ARC Review: The F-It List by Julie Halpern

Pub. Date: November 12th, 2013
Publisher: Felwel & Friends
256 pages

Synopsis from Goodreads:

With her signature heart and humor, Julie Halpern explores a strained friendship strengthened by one girl’s battle with cancer.

Alex’s father recently died in a car accident. And on the night of his funeral, her best friend Becca slept with Alex’s boyfriend. So things aren’t great. Alex steps away from her friendship with Becca and focuses on her family.

But when Alex finally decides to forgive Becca, she finds out something that will change her world again--Becca has cancer.

So what do you do when your best friend has cancer? You help her shave her head. And then you take her bucket list and try to fulfill it on her behalf. Because if that’s all you can do to help your ailing friend--you do it.
I trudged my way through The F-It List. I strongly disliked both Alex and Becca from the beginning, and my dislike for the characters quickly turned into a dislike for the story. The opening was very off-putting. We’re given a lot of background and asked to care about two girls, and their friendship, when I can’t imagine ever staying friends with someone who treats you near as badly as Alex and Becca treat each other. Becca’s actions may be more outright brutal, but Alex’s decisions and lack of a filter or common sense, are just as immature.

The focus of the story confused me because the synopsis implies that the novel is about Alex completing Becca’s f-it/ bucket list, but by about halfway through the novel, the list, and even Becca, are basically forgotten in favor of focusing on Alex’s sex life. Even if I thought a lot of what was on the f-it list was immature (which Becca and Alex also fully acknowledge it is) and the friendship unappealing, Alex supporting Becca by completely the list has a really strong story purpose. It really saddened me that the one potentially emotional/ endearing/ positive part of the story was wiped away in favor of sensationalism that in no way added to the story.

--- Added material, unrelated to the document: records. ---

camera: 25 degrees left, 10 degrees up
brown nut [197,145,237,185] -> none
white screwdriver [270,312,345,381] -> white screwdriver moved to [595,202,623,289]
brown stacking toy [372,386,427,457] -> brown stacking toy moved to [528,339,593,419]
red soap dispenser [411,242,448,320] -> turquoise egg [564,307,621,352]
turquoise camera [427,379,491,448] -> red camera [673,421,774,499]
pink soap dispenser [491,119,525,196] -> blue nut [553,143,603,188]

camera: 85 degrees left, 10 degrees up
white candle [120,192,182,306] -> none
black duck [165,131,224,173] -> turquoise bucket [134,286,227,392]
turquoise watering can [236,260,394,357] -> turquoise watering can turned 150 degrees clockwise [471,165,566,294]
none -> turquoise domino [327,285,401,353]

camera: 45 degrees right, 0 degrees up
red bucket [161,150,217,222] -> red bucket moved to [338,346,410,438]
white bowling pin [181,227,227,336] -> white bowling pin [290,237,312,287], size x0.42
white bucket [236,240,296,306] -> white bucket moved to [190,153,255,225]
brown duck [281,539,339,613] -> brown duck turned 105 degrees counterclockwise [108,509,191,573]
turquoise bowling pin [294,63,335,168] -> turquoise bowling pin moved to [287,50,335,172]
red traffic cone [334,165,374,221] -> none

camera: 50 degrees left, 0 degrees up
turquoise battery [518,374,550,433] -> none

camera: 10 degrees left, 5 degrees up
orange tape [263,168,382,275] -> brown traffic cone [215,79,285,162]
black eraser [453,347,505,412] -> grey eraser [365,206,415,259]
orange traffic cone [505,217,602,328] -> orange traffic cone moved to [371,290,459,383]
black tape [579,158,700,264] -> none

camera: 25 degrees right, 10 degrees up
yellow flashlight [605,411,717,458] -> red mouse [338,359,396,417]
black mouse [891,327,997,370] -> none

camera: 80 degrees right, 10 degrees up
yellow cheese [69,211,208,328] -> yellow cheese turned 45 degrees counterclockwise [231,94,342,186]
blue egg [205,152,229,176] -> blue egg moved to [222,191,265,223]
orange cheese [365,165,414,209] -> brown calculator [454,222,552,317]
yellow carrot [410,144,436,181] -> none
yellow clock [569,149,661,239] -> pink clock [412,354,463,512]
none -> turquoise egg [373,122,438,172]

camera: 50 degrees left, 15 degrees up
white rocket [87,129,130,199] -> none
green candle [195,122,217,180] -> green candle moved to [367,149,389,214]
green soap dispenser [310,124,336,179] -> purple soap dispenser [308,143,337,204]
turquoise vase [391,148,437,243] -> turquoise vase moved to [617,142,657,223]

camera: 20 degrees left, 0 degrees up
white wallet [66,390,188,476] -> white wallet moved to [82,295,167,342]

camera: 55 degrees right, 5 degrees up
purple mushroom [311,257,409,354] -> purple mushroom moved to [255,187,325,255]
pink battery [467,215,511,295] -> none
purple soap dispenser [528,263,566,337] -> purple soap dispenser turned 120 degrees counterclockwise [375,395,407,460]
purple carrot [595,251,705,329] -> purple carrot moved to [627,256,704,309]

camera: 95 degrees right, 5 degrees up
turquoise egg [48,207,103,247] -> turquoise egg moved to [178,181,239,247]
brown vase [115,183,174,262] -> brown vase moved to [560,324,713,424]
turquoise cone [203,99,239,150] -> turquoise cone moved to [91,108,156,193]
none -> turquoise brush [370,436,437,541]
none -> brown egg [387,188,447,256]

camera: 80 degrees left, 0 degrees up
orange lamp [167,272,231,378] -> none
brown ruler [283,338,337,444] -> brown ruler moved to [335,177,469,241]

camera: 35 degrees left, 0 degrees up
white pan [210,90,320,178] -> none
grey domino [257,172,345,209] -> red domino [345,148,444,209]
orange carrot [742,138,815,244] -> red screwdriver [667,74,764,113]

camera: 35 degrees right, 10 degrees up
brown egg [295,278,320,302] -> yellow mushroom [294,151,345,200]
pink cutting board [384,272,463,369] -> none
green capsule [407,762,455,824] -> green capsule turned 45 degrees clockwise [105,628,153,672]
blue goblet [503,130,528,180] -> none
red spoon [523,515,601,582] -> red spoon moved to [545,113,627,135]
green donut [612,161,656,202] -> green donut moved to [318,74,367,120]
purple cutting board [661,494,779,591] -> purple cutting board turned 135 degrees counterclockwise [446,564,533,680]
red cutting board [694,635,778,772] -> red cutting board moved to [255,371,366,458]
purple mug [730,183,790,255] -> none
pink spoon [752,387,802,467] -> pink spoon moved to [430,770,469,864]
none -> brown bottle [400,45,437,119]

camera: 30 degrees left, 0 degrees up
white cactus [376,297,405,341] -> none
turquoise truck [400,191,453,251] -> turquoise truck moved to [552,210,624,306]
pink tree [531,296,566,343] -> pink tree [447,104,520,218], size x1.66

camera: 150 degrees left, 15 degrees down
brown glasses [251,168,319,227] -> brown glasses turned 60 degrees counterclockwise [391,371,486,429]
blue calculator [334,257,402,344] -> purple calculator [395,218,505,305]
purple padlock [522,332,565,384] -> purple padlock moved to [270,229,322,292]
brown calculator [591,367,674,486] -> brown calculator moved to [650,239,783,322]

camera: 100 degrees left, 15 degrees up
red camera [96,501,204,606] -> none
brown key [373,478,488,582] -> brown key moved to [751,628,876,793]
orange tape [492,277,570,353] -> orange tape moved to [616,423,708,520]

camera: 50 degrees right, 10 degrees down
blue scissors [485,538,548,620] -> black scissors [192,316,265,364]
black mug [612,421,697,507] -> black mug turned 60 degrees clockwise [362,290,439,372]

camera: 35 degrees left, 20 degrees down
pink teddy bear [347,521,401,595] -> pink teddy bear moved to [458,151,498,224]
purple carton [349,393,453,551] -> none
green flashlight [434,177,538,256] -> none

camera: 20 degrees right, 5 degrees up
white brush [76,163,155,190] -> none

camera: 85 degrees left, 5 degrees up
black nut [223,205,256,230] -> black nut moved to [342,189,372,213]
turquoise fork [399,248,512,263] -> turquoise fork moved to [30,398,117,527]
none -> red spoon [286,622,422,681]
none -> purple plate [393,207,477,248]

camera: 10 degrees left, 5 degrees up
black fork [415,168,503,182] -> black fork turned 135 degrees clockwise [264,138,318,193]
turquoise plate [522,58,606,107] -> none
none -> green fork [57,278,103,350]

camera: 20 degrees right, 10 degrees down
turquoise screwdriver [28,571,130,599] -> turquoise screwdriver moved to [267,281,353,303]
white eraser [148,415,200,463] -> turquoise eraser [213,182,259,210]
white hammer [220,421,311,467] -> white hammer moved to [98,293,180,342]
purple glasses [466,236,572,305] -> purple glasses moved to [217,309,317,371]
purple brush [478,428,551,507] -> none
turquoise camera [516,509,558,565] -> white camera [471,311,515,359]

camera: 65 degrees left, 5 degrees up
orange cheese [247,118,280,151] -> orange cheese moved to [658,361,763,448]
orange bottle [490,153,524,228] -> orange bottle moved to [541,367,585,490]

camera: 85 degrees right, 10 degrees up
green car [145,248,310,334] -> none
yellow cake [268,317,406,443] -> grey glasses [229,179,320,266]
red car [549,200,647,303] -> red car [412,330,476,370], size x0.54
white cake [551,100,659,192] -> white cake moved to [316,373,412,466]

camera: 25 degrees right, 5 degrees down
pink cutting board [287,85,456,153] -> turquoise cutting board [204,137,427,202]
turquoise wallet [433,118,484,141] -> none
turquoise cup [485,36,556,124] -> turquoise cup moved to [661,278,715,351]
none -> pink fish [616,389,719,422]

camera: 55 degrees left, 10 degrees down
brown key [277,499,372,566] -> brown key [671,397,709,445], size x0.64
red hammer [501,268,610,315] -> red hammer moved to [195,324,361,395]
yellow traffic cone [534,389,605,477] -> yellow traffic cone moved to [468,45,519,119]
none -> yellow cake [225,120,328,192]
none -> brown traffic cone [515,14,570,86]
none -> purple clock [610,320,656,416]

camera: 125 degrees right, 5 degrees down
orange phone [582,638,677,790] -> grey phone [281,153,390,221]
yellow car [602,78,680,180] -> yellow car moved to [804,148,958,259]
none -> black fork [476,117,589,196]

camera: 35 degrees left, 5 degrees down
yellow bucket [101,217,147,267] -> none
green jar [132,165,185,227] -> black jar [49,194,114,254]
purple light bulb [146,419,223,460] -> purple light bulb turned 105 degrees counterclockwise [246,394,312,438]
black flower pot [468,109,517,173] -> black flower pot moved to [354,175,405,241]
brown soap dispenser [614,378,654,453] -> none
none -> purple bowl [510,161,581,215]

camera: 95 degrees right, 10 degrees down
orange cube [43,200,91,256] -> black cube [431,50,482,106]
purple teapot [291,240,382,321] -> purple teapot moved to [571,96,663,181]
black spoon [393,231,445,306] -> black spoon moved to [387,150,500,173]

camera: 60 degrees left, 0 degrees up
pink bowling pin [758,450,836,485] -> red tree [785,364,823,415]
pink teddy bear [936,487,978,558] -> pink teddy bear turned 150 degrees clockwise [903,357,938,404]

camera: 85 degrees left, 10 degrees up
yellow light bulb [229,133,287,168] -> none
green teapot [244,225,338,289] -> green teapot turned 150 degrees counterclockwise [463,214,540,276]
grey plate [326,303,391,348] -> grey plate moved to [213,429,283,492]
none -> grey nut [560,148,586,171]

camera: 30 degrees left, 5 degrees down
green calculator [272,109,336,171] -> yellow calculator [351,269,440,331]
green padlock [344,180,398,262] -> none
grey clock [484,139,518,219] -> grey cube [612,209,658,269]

The one shining star of the novel is Alex’s ‘boyfriend’ Leo. He calls her out on her bull, and demands to be treated with a level of respect that the female characters never have the decency to treat each other with. He added validity and strength to the story, which was desperately needed. Had those elements been more evident throughout, my opinion of the novel would have been entirely more positive. Leo makes Alex own up to her behavior, which does ultimately makes her grow as a character. Unfortunately there is little to no growth evident anywhere else.

Overall, I really didn’t appreciate the light, surface, and highly superficial treatment of a story that the synopsis clearly implies is about supporting a friend with a serious illness. It makes me feel like a bad person, but Becca’s entire cancer fight was so on the backburner, and the rest of the story was just so void of emotional attachment, that I became almost ambivalent about her survival. The amount of issue I took with the story and the characters, prevented any of the positives the novel has been praised for, like its humor, to work for me.

Rating 2/5 (It’s not a 1/5, because of how much I liked Leo)

** I received a copy of this novel from the publisher to read and honestly review. I was in no way compensated.